There are several uses of HNSW as an indexing method in FAISS:
the normal HNSW that operates on full vectors
operate on quantized vectors (SQ)
as a quantizer for an IVF
as an assignment index for kmeans
The various use cases are evaluated with
benchs/bench_hnsw.py on SIFT1M. The output looks like (with 20 threads):
testing HNSW Flat efSearch 16 0.011 ms per query, R@1 0.8740 efSearch 32 0.020 ms per query, R@1 0.9492 efSearch 64 0.033 ms per query, R@1 0.9779 efSearch 128 0.059 ms per query, R@1 0.9887 efSearch 256 0.104 ms per query, R@1 0.9920 testing HNSW with a scalar quantizer efSearch 16 0.005 ms per query, R@1 0.7281 efSearch 32 0.008 ms per query, R@1 0.8506 efSearch 64 0.011 ms per query, R@1 0.9242 efSearch 128 0.020 ms per query, R@1 0.9566 efSearch 256 0.039 ms per query, R@1 0.9716 testing IVF Flat (baseline) nprobe 1 0.076 ms per query, R@1 0.4085 nprobe 4 0.067 ms per query, R@1 0.6331 nprobe 16 0.078 ms per query, R@1 0.8263 nprobe 64 0.141 ms per query, R@1 0.9470 nprobe 256 0.344 ms per query, R@1 0.9861 testing IVF Flat with HNSW quantizer nprobe 1 0.007 ms per query, R@1 0.4058 nprobe 4 0.010 ms per query, R@1 0.6305 nprobe 16 0.021 ms per query, R@1 0.8247 nprobe 64 0.063 ms per query, R@1 0.9462 nprobe 256 0.220 ms per query, R@1 0.9842
The comparisons show:
HNSW obtains much better speed / precision operating points than IVFFlat (eg. 0.020 ms vs. 0.140 ms to get > 0.9 recall at 1), at a higher memory cost
HNSW with a scalar quantizer is better than the classical HNSW (note that that SIFT1M is originally encoded in bytes)

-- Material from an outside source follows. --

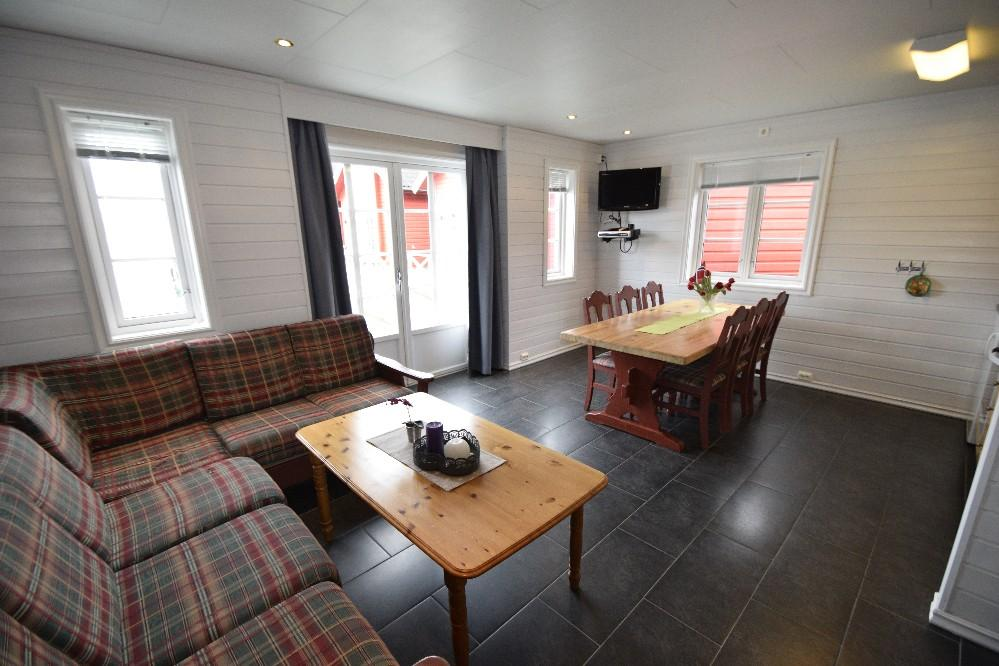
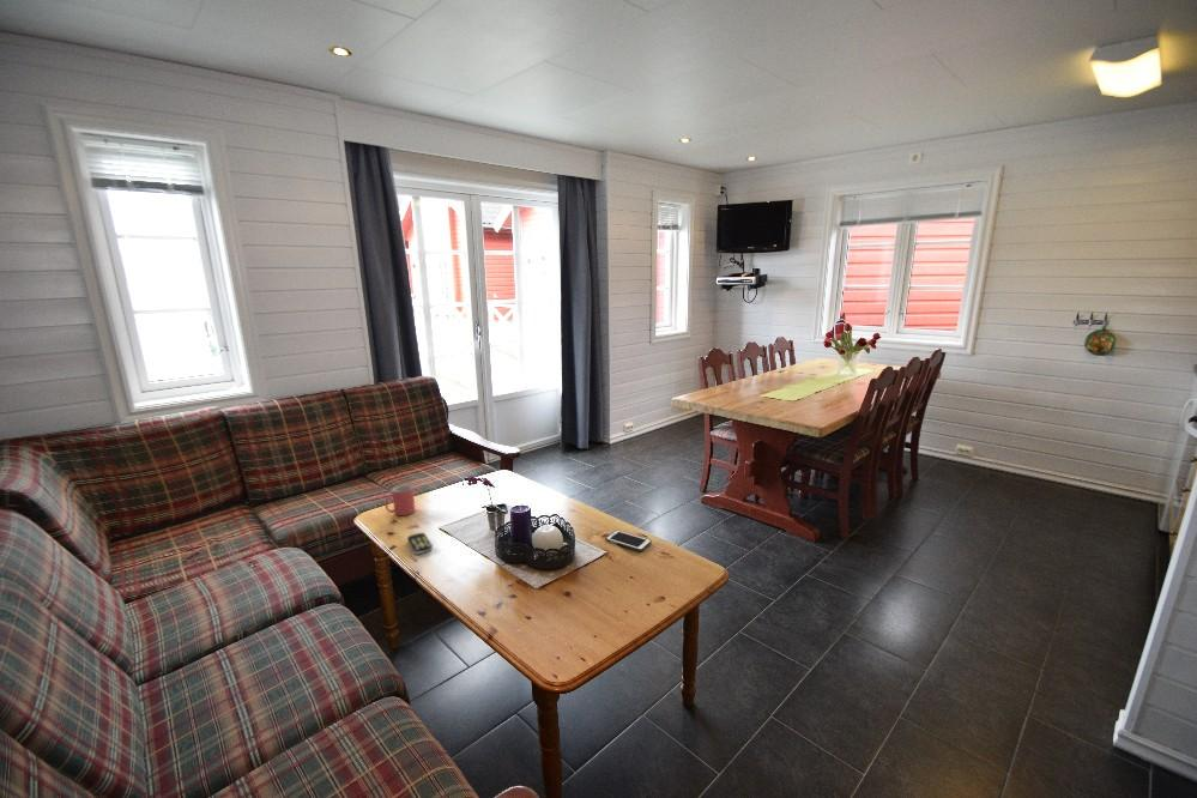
+ cell phone [605,528,653,552]
+ remote control [406,532,434,556]
+ mug [383,484,416,516]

using HNSW as a quantizer on top of a memory-efficient IVF improves the search speed (the performance is similar to an IMI quantizer, but clusters are more balanced)

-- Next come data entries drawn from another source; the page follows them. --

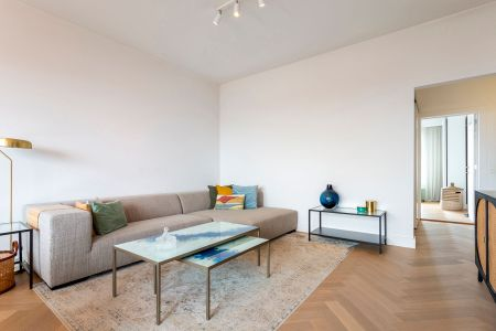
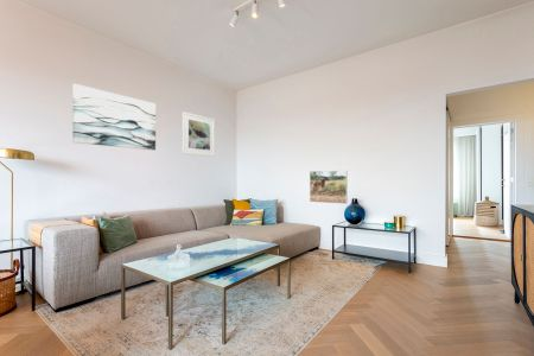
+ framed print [182,110,216,158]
+ wall art [71,83,157,151]
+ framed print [309,170,349,205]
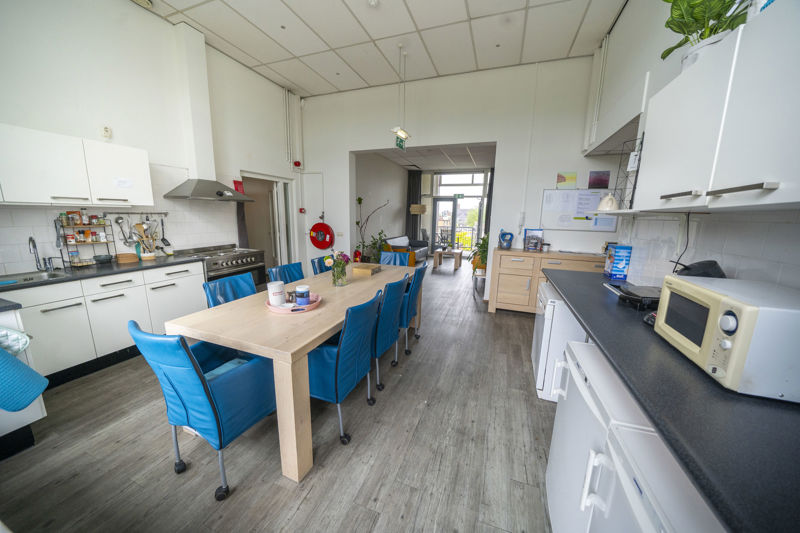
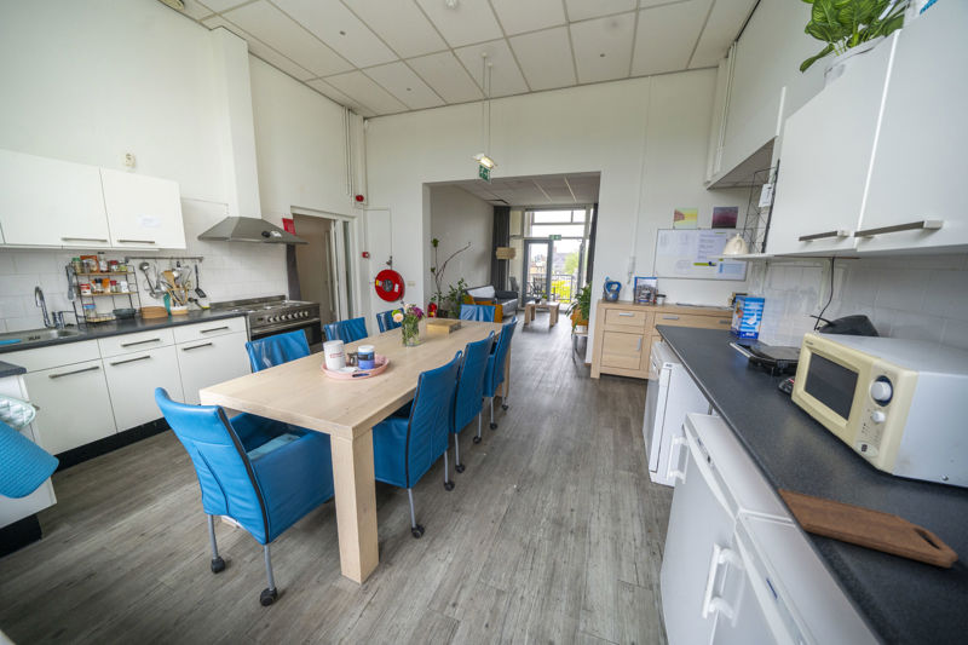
+ cutting board [777,488,960,569]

Tests on kmeans clustering:
performing kmeans on the sift1M vectors (baseline) Clustering 1000000 points in 128D to 16384 clusters, redo 1 times, 10 iterations Preprocessing in 0.17 s Iteration 9 (612.53 s, search 612.18 s): objective=3.85228e+10 imbalance=1.235 nsplit=0 performing kmeans on the sift1M using HNSW assignment Clustering 1000000 points in 128D to 16384 clusters, redo 1 times, 10 iterations Preprocessing in 0.17 s Iteration 9 (74.63 s, search 73.46 s): objective=3.85232e+10 imbalance=1.234 nsplit=0
ie. the clustering is 8.2x times faster than with an exhaustive assignment, without impacting the objective value or increasing the number of empty clusters (nsplit) or imbalance factor, both are signs of unhealthy clusters.